Ivshti/name-to-imdb

Names with non english characters crashes code: 'ERR_UNESCAPED_CHARACTERS'

prodigy2m opened this issue · 17 comments

When I try to use names that are not English node server crashes.

Example name: Şubat (Netflix title)

I receive this error: code: 'ERR_UNESCAPED_CHARACTERS'

CharacterBug

Can you help? Thanks in advance

@jaruba can you check this out? seems like it shouldn't happen as network requests should handle utf88 just fine

I'm expecting some url encoding issue

The correct request url for Şubat is https://v2.sg.media-imdb.com/suggestion/u/ubat.json
The module is requesting https://sg.media-imdb.com/suggests/ş/%C5%9Eubat.json

First of all it looks like searchTerm.charAt(0).toLowerCase() should be URIEncoded (imdbFind.js) but that is not enough to fix this issue.
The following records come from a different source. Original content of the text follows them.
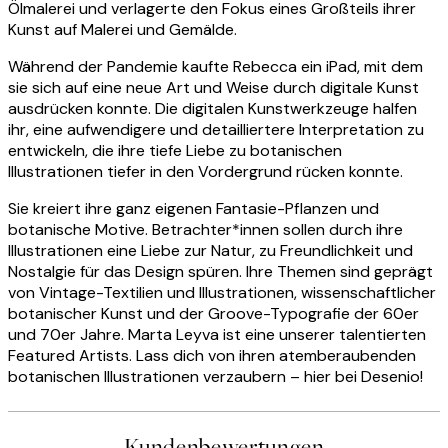
Ölmalerei und verlagerte den Fokus eines Großteils ihrer
Kunst auf Malerei und Gemälde.
Während der Pandemie kaufte Rebecca ein iPad, mit dem
sie sich auf eine neue Art und Weise durch digitale Kunst
ausdrücken konnte. Die digitalen Kunstwerkzeuge halfen
ihr, eine aufwendigere und detailliertere Interpretation zu
entwickeln, die ihre tiefe Liebe zu botanischen
Illustrationen tiefer in den Vordergrund rücken konnte.
Sie kreiert ihre ganz eigenen Fantasie-Pflanzen und
botanische Motive. Betrachter*innen sollen durch ihre
Illustrationen eine Liebe zur Natur, zu Freundlichkeit und
Nostalgie für das Design spüren. Ihre Themen sind geprägt
von Vintage-Textilien und Illustrationen, wissenschaftlicher
botanischer Kunst und der Groove-Typografie der 60er
und 70er Jahre. Marta Leyva ist eine unserer talentierten
Featured Artists. Lass dich von ihren atemberaubenden
botanischen Illustrationen verzaubern – hier bei Desenio!
Kundenbewertungen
I noticed the same things u did, but: https://v2.sg.media-imdb.com/suggestion/u/ubat.json can't be the correct call.. that means it ignores any non-standard utf8 character that is in the front.. so if there would be 3 such characters in the front of the first word it would ignore all of them? That just can't be right...
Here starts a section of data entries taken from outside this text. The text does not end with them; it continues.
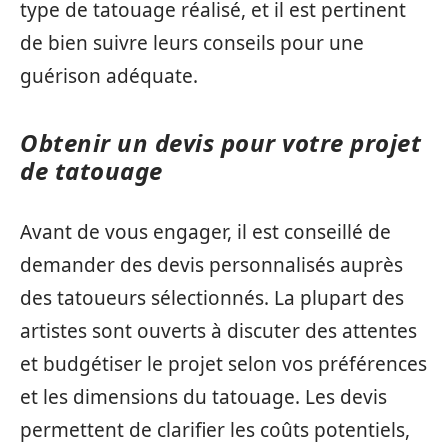
type de tatouage réalisé, et il est pertinent
de bien suivre leurs conseils pour une
guérison adéquate.
Obtenir un devis pour votre projet
de tatouage
Avant de vous engager, il est conseillé de
demander des devis personnalisés auprès
des tatoueurs sélectionnés. La plupart des
artistes sont ouverts à discuter des attentes
et budgétiser le projet selon vos préférences
et les dimensions du tatouage. Les devis
permettent de clarifier les coûts potentiels,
I tested it searching the string on the IMDB website and checking the network panel

image

Tested this string: ŞŞŞŞŞubaŞŞŞŞŞubatŞŞŞŞŞubatt

And it queries this: https://v2.sg.media-imdb.com/suggestion/u/ubaubat.json

Looks like all non-standard characters are skipped 🤔

If you search only the character: Ş it straight up queries https://v2.sg.media-imdb.com/suggestion//.json and throws an error 😂

LOL!

@duckyb what about if u search for ŞŞŞubat, does it ignore all the first 3 characters? and what if some characters are lowercase? Does it ignore those too? Try with Şșșubat also.

@duckyb what about if u search for ŞŞŞubat, does it ignore all the first 3 characters? and what if some characters are lowercase? Does it ignore those too? Try with Şșșubat also.
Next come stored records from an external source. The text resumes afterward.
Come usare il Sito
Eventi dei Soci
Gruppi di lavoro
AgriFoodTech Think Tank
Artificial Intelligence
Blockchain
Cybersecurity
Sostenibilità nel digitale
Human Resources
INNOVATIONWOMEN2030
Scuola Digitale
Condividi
Yep, looks like it skips all of them, lower and upper case

Well.. fuck 😆

There is one crazy possible solution that I can think of, that might even be better then IMDB's own implementation. We could convert non-standard characters to standard characters, so Ş becomes S. I remember I implemented something like this in the past for some other needs that I can't remember, so it's possible, and the search results might actually be accurate, but I don't know what will happen for chinese / arab characters, lol.

On IMDB's website, if you search for Şubat you don't even see "Subat (2012)" in the suggestion results, while if you search for "Subat" it becomes the first result.

Probably something to try out but yeah, good luck with non indo-european characters

we could just remove those like imdb does, it's just a question of identifying non-convertable characters

this is not a simple issue to solve though, that's for sure

@jaruba https://www.npmjs.com/package/diacritics

Looks promising.
I'll try it out soon and see what happens

@prodigy2m v3.0.2 is published to NPM with the diacritics fix

Thank you @jaruba and everyone else who helped!